The UK's AI Security Institute, part of the Department for Science, Innovation and Technology, tested Mythos Preview on a benchmark called The Last Ones—a series of challenges designed as the final hurdle for AI systems to demonstrate full automation of real-world cyber attacks. In ten independent runs, Mythos achieved full success three times, making it the first AI model to solve the entire attack chain end-to-end. A skilled human operator would typically need around 20 hours to complete the same exercise.
“The results show genuine autonomous chaining of complex sequential actions,” the institute noted. Mythos Preview thus represents a major leap from AI as a powerful assistant to a genuinely autonomous operator, capable of planning and executing multi-step tasks over extended periods with minimal human intervention.
Dual-Use Dilemma for Asia's Digital Economies
Rather than releasing the model publicly, Anthropic has restricted access through its Project Glasswing initiative, giving selected technology companies and critical infrastructure providers—including Apple, Google, Microsoft, Cisco, and Amazon—controlled access. The stated goal is to “secure the world’s most critical software” by identifying and fixing security weaknesses before they can be exploited.
This creates a classic dual-use dilemma. On the positive side, Mythos-class models could enable defenders to discover and patch thousands of previously unknown vulnerabilities at unprecedented speed and scale, potentially making critical software far more secure.

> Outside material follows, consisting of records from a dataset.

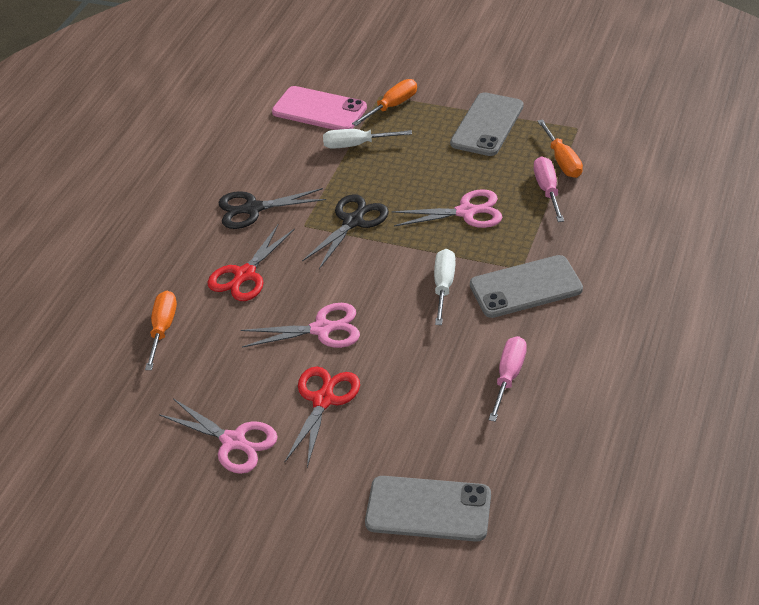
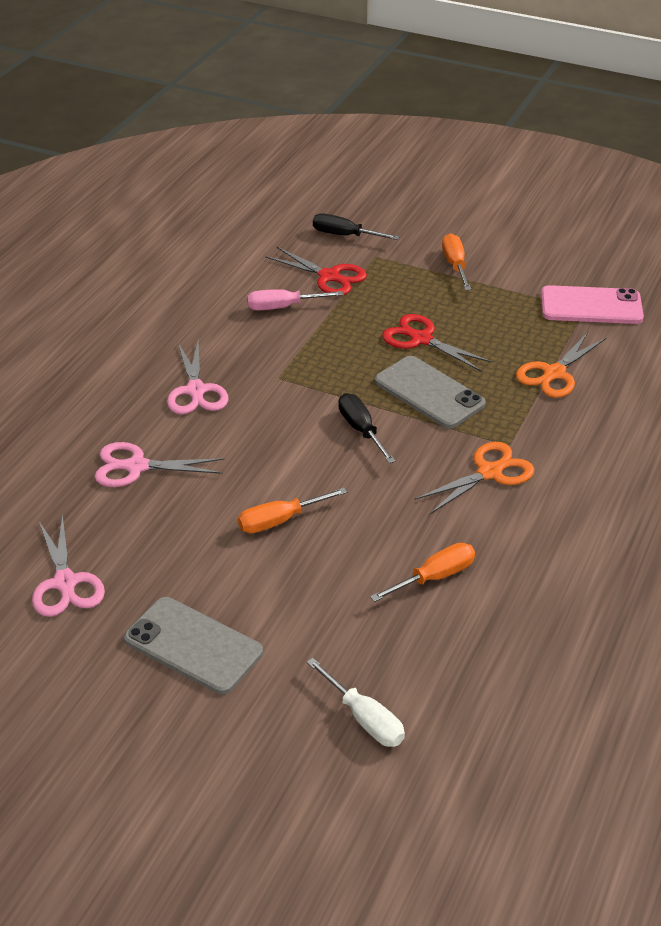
black scissors: [218,188,326,229] [302,194,389,269] = 2 -> none = 0
black screwdriver: none = 0 -> [313,214,400,240] [338,393,396,463] = 2
grey phone: [365,476,491,542] [450,92,524,156] [470,255,583,318] = 3 -> [124,597,263,694] [375,356,486,429] = 2
orange scissors: none = 0 -> [415,442,535,514] [516,332,606,398] = 2
pink screwdriver: [488,336,527,422] [534,157,564,222] = 2 -> [247,289,343,310] = 1
white screwdriver: [323,129,412,149] [434,249,456,325] = 2 -> [307,658,405,747] = 1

Many current cybercrimes, such as ransomware, succeed by exploiting known weaknesses in unpatched systems—these could be significantly reduced if such models are widely used for defensive vulnerability discovery.

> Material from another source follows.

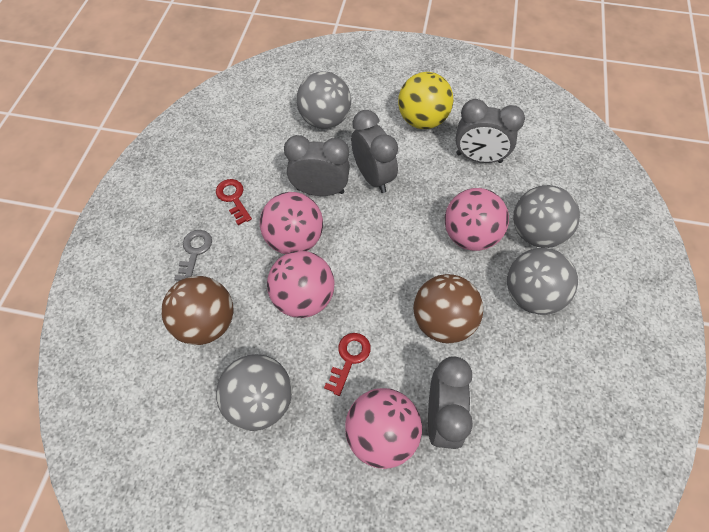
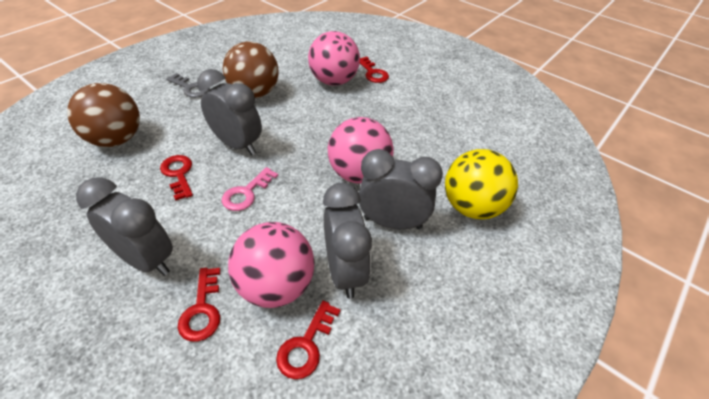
grey ball: [216,354,292,431] [297,71,351,129] [507,248,578,315] [513,185,580,248] = 4 -> none = 0
pink ball: [260,192,323,254] [267,251,334,318] [345,388,422,469] [445,188,509,251] = 4 -> [228,222,315,308] [308,31,360,86] [328,117,394,184] = 3
pink key: none = 0 -> [222,167,278,211] = 1
red key: [216,179,252,225] [324,333,371,396] = 2 -> [160,155,193,201] [178,268,220,342] [276,301,340,379] [360,57,389,83] = 4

However, more sophisticated attacks—especially those using stolen credentials, social engineering, or already-compromised accounts—are far less likely to be affected, as they often bypass traditional software vulnerabilities. On the negative side, the same capabilities could dramatically lower the barrier for malicious actors, allowing them to find and chain weaknesses much faster than human teams.
There is no public evidence that Mythos Preview has reached criminal groups or nation-state adversaries—yet. But the history of cybersecurity technology suggests that well-resourced actors, either state-sponsored or criminal, may develop comparable systems or gain indirect access within the near future. For Asian nations like South Korea, which is experiencing an AI boom that masks deep structural vulnerabilities, the stakes are particularly high.
In the short term, governments across the region are likely to revise their cybersecurity protocols and incident-response frameworks to incorporate mandatory AI-assisted vulnerability scanning. This would require organizations to continuously scan their systems using AI, rather than relying on occasional human checks. While this could dramatically improve security, it raises costs and carries risks of system slowdowns, false alarms, or brief operational disruptions when fixes are applied.
Cyber insurers will almost certainly begin demanding evidence of AI-assisted scanning as a condition for coverage, potentially reshaping the risk landscape for Asian financial institutions and critical infrastructure operators. The finance sector, which relies on highly interconnected digital systems, is especially alarmed. Major UK and US banks are preparing controlled trials under strict safeguards, granting secure, supervised access to the Mythos Preview model in isolated environments—similar to how dangerous viruses are examined in high-security laboratories.
The significance of this technological breakthrough extends well beyond cyber attacks. The same capability could soon allow AI to autonomously manage software development, scientific research, supply chains, or financial operations. As Anthropic prepares for wider deployment, the region's policymakers and industry leaders must grapple with a future where AI crosses the red line from assistant to autonomous operator—with all the promise and peril that entails.